■ GOAL OF THE EXERCISE ■
Read the lines below, and copy any that contain the string "calendar".

##### PROVIDED INFORMATION

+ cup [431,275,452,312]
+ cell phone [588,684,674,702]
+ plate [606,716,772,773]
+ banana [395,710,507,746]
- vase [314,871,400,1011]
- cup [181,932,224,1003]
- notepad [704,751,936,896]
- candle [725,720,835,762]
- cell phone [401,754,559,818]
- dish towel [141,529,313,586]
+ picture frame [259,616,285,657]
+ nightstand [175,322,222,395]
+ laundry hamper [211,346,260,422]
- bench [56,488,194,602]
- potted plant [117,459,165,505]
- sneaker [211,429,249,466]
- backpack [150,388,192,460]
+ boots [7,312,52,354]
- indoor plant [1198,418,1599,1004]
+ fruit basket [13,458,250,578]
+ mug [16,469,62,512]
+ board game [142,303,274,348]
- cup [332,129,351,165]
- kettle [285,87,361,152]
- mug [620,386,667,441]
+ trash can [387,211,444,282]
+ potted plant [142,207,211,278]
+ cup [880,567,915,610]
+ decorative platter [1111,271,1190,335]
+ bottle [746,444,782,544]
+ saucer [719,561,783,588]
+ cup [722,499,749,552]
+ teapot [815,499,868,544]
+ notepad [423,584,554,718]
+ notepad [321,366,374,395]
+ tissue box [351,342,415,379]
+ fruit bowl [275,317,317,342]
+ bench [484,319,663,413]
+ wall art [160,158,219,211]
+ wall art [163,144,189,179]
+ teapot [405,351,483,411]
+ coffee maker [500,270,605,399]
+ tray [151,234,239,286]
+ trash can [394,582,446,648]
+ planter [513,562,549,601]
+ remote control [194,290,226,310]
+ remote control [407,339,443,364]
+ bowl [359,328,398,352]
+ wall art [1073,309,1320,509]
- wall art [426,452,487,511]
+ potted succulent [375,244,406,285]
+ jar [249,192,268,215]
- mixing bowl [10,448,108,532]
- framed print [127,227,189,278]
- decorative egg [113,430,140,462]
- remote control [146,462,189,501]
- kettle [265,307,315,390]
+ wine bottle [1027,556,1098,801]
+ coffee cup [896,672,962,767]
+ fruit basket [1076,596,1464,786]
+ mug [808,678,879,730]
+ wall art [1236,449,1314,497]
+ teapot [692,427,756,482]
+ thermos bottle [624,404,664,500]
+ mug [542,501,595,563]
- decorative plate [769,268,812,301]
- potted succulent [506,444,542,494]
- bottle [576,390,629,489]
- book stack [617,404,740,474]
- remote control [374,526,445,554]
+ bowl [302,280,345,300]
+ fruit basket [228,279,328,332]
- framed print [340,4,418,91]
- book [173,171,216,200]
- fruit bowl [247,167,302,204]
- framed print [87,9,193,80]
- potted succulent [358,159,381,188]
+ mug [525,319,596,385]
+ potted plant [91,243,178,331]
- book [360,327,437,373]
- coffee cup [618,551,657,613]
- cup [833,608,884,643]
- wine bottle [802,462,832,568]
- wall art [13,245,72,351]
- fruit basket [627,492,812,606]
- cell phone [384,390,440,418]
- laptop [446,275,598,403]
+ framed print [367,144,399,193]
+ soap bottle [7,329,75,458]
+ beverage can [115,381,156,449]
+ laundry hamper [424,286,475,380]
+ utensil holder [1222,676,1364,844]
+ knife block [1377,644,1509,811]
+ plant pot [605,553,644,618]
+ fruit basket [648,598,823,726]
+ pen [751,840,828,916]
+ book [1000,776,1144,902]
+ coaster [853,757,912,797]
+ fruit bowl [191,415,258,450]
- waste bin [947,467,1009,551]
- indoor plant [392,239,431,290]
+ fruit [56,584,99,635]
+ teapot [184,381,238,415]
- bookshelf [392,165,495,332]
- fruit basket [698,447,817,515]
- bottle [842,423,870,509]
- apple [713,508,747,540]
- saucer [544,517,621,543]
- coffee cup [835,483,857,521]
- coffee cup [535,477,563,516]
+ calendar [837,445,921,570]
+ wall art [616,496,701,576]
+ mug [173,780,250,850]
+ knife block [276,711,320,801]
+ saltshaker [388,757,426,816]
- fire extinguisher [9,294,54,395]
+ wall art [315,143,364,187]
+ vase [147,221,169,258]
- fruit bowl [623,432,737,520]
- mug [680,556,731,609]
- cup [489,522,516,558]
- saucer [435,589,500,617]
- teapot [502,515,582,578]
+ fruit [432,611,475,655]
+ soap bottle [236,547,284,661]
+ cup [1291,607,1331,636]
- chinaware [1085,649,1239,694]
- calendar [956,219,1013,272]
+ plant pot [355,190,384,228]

##########

■ RESULT OF THIS EXERCISE ■
+ calendar [837,445,921,570]
- calendar [956,219,1013,272]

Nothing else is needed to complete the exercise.